Problem requirements >> Which of the lines below contain the word "Skin", matching case exactly? Pull out each such line in full.

(Data visualization images)
---+---
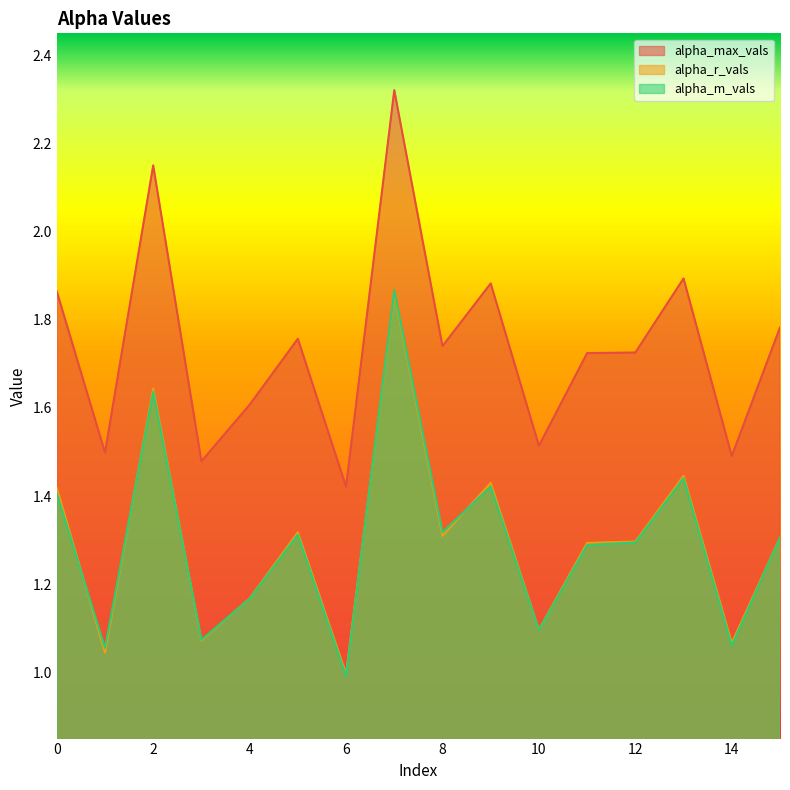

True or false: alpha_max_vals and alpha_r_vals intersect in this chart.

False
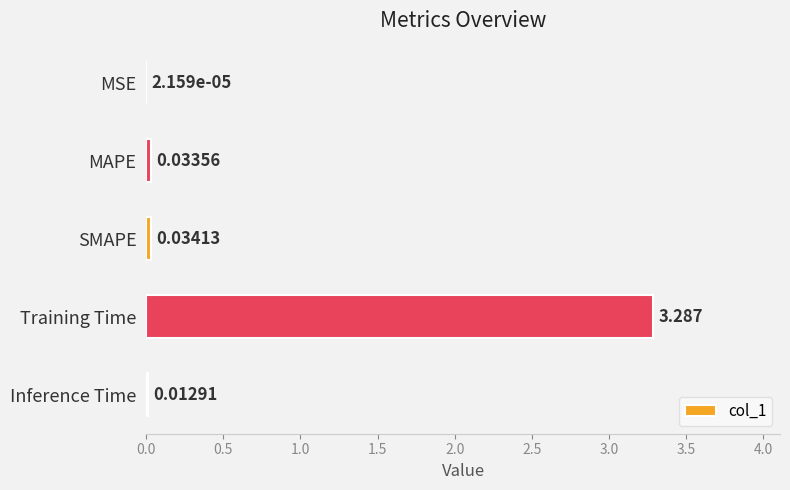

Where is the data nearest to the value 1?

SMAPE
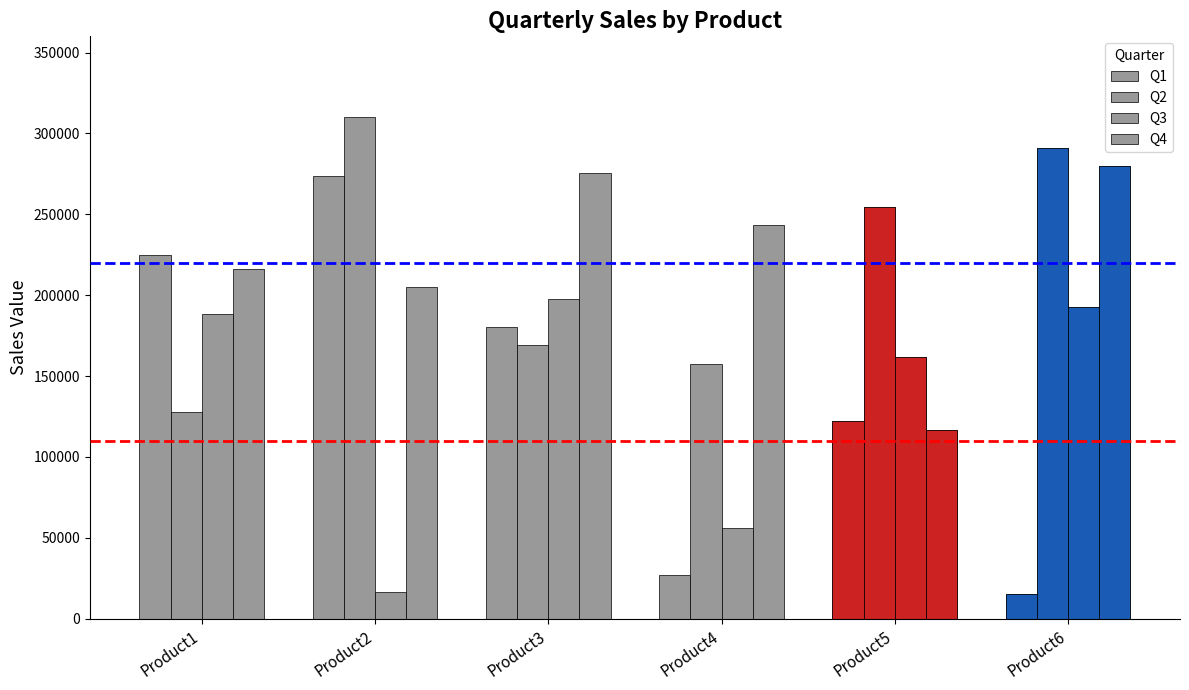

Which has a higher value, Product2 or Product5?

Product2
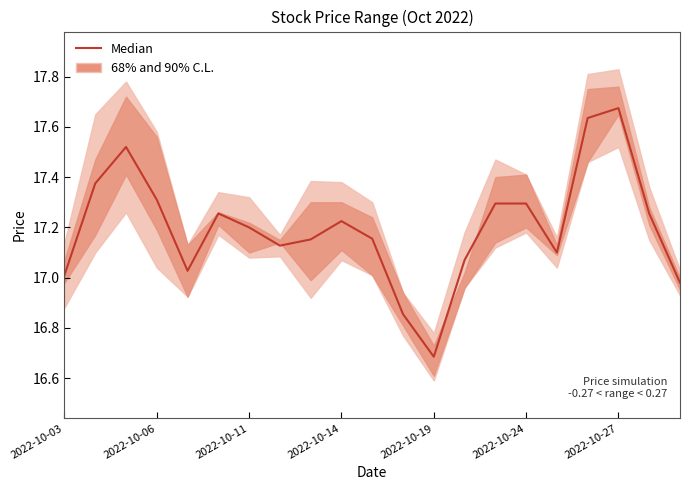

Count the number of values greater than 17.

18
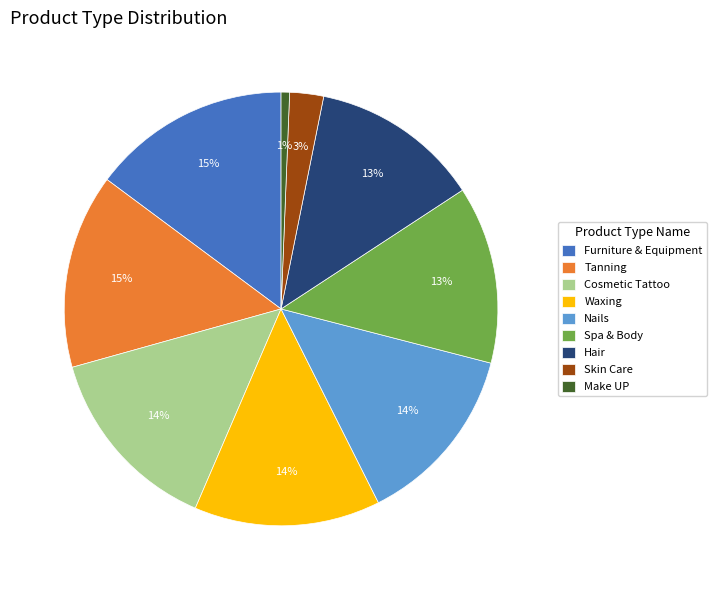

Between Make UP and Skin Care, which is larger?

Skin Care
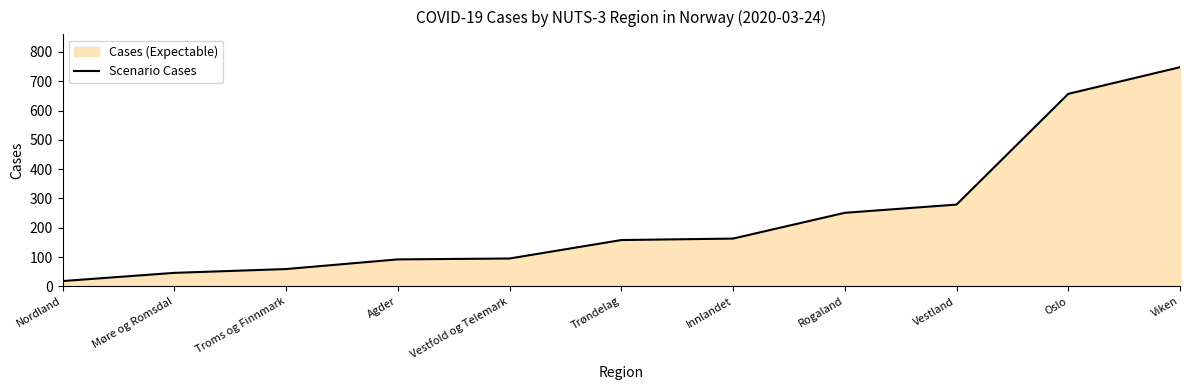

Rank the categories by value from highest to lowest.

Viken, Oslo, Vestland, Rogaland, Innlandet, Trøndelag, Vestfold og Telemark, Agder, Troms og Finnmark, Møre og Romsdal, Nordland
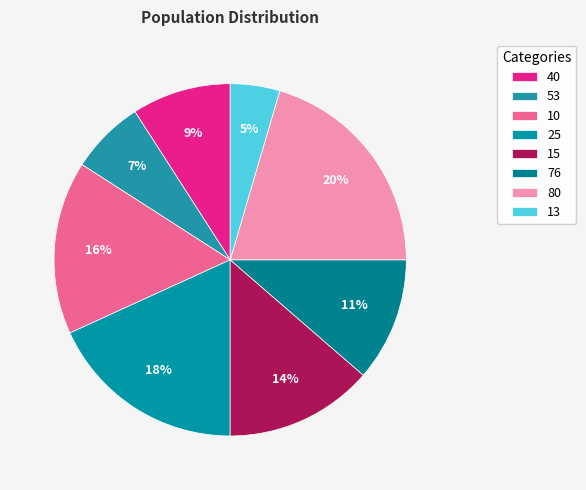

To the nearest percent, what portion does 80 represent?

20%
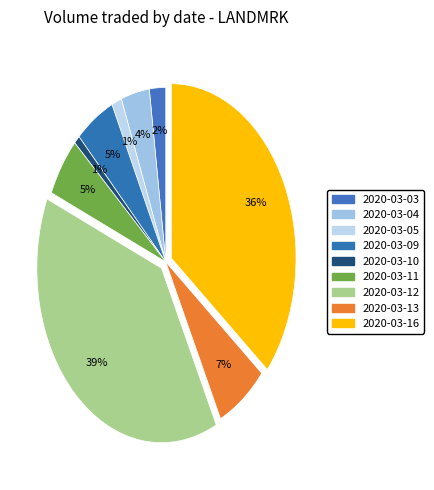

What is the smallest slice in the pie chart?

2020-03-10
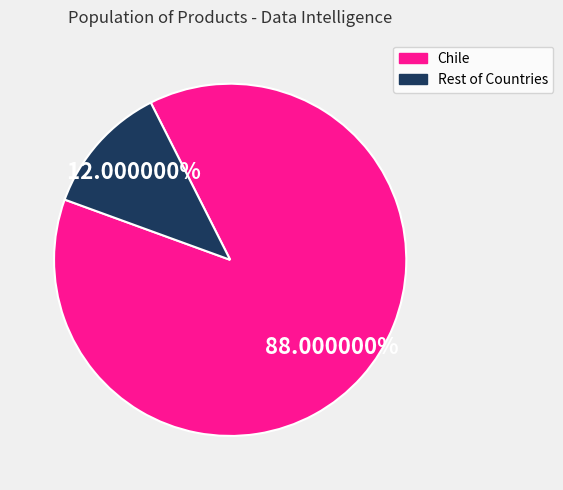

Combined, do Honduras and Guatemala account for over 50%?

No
---+---
Final answer >>
Between Make UP and Skin Care, which is larger?
Skin Care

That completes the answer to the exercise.